Public Health has announced three new cases of COVID-19 in the Campbellton region Tuesday, bringing the total number of active cases in New Brunswick to 30.

Two of the cases are health-care employees at the Campbellton Regional Hospital, and the other case is linked to a close contact of a case, the province said in a news release Tuesday.

Since the Restigouche County outbreak, 10 health-care workers at the hospital have been diagnosed with the respiratory illness.

“As we navigate through the pandemic, we will need to continue to learn from our experience, adapt, and prepare as best we can for what is next,” said Dr. Jennifer Russell, chief medical officer of health in a statement. 

The Campbellton Regional Hospital’s emergency room has been shut down to prevent the spread of COVID-19. (Shane Fowler/CBC)

“With each challenge we overcome, we are building resilience as individuals, as communities, and as a province.”

The new cases are an individual in their 20s and two individuals in their 50s.

Over the weekend, Vitalité Health Network announced the closure of emergency room at the Campbellton Regional Hospital, to prevent the spread of the virus.

1 patient still in intensive care unit 

There have been a total of 163 cases of COVID-19 in New Brunswick since March, 131 of those cases have recovered. This includes 11 cases related to the outbreak in the Campbellton region.

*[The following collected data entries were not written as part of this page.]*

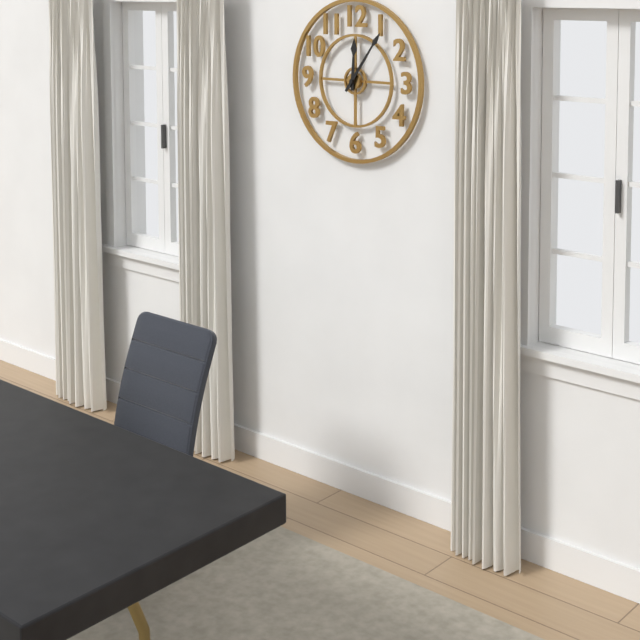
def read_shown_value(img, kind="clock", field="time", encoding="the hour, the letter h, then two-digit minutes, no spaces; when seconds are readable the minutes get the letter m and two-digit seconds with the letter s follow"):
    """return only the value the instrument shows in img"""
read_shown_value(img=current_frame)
12h06
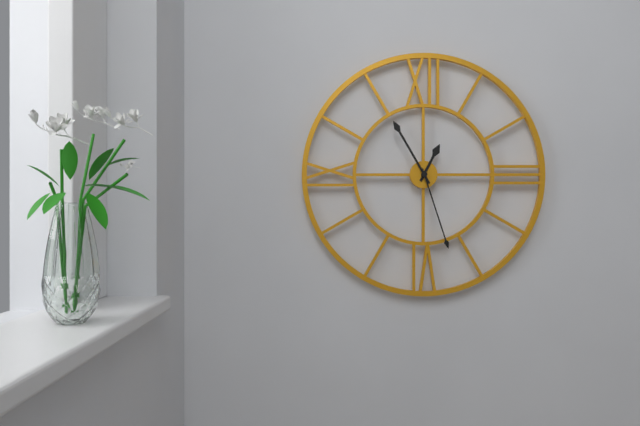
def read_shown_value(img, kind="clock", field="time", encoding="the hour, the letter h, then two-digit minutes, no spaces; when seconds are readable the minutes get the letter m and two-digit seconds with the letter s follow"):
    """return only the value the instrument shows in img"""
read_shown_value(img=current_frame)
12h55m27s
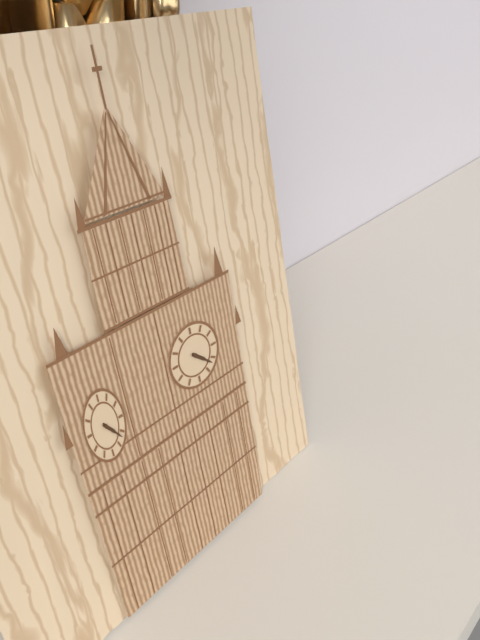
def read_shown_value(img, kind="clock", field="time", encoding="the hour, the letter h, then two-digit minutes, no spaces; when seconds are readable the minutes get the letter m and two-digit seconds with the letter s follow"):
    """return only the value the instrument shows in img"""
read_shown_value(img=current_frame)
4h22
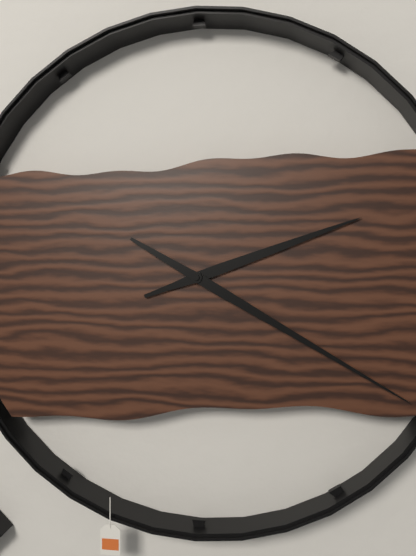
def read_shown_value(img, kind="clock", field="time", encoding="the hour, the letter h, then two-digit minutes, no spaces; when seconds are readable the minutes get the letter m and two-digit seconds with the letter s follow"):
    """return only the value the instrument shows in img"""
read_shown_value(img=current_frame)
2h20
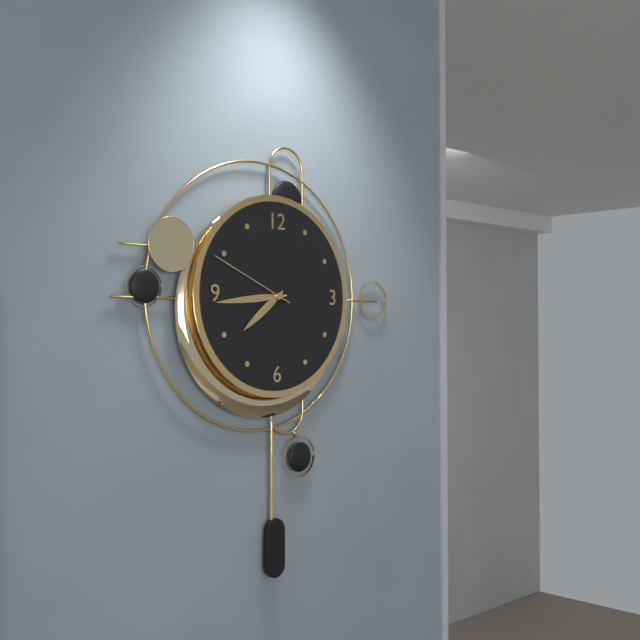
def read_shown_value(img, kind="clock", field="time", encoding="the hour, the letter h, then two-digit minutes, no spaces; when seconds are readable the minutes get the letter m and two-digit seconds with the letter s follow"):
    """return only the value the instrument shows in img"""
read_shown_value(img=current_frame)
7h44m49s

There have been two deaths related to COVID-19 since the virus broke out more than three months ago. Both individuals were residents of the Manoir de la Vallée in Atholville, where the virus broke out. 

Two residents living at the Manoir de la Vallée in Atholville have died after being diagnosed with COVID-19. (Serge Bouchard/Radio-Canada)

There are also three temporary foreign workers in the Moncton area who have been diagnosed with COVID-19 and are in self-isolation.

Four patients are hospitalized with one in an intensive care unit.

As of Tuesday, 37,843 tests have been conducted.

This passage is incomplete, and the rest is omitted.